▸ AVAILABLE DATA:
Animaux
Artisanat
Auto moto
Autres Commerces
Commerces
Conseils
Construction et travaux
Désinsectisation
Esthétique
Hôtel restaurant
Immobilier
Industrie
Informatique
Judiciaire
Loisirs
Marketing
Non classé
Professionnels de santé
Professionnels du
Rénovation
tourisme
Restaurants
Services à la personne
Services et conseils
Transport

==

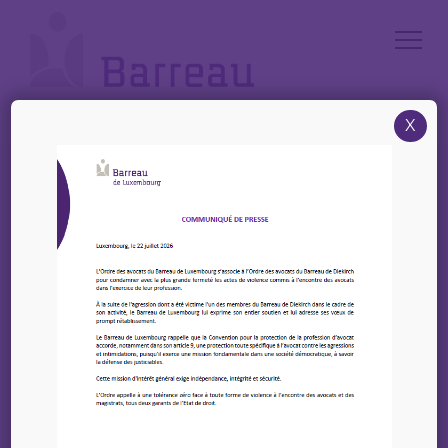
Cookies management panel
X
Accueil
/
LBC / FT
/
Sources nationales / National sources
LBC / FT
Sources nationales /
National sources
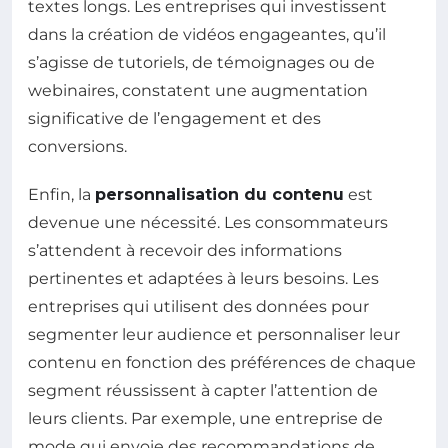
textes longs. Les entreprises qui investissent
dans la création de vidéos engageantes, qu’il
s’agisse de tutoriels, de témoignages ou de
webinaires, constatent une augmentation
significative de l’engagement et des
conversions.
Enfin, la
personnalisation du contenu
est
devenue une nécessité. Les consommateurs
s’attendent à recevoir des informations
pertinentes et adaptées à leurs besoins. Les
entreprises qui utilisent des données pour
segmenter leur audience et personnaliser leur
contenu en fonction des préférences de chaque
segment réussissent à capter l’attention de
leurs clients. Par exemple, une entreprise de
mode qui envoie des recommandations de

---

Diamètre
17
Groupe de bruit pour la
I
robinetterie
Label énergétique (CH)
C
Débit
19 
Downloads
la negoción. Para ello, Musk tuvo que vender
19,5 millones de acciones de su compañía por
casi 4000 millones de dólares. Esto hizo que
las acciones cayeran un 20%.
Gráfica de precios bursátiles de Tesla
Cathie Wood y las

▸ WHAT IS NEEDED:
Render the lines in the entries above as a JSON list of strings, one string per line and no blank lines, covering only the stretch from the line containing "textes longs. Les" through the line containing "mode qui envoie des recommandations de".

▸ COMPLETED EXERCISE:
[
  "textes longs. Les entreprises qui investissent",
  "dans la création de vidéos engageantes, qu’il",
  "s’agisse de tutoriels, de témoignages ou de",
  "webinaires, constatent une augmentation",
  "significative de l’engagement et des",
  "conversions.",
  "Enfin, la",
  "personnalisation du contenu",
  "est",
  "devenue une nécessité. Les consommateurs",
  "s’attendent à recevoir des informations",
  "pertinentes et adaptées à leurs besoins. Les",
  "entreprises qui utilisent des données pour",
  "segmenter leur audience et personnaliser leur",
  "contenu en fonction des préférences de chaque",
  "segment réussissent à capter l’attention de",
  "leurs clients. Par exemple, une entreprise de",
  "mode qui envoie des recommandations de"
]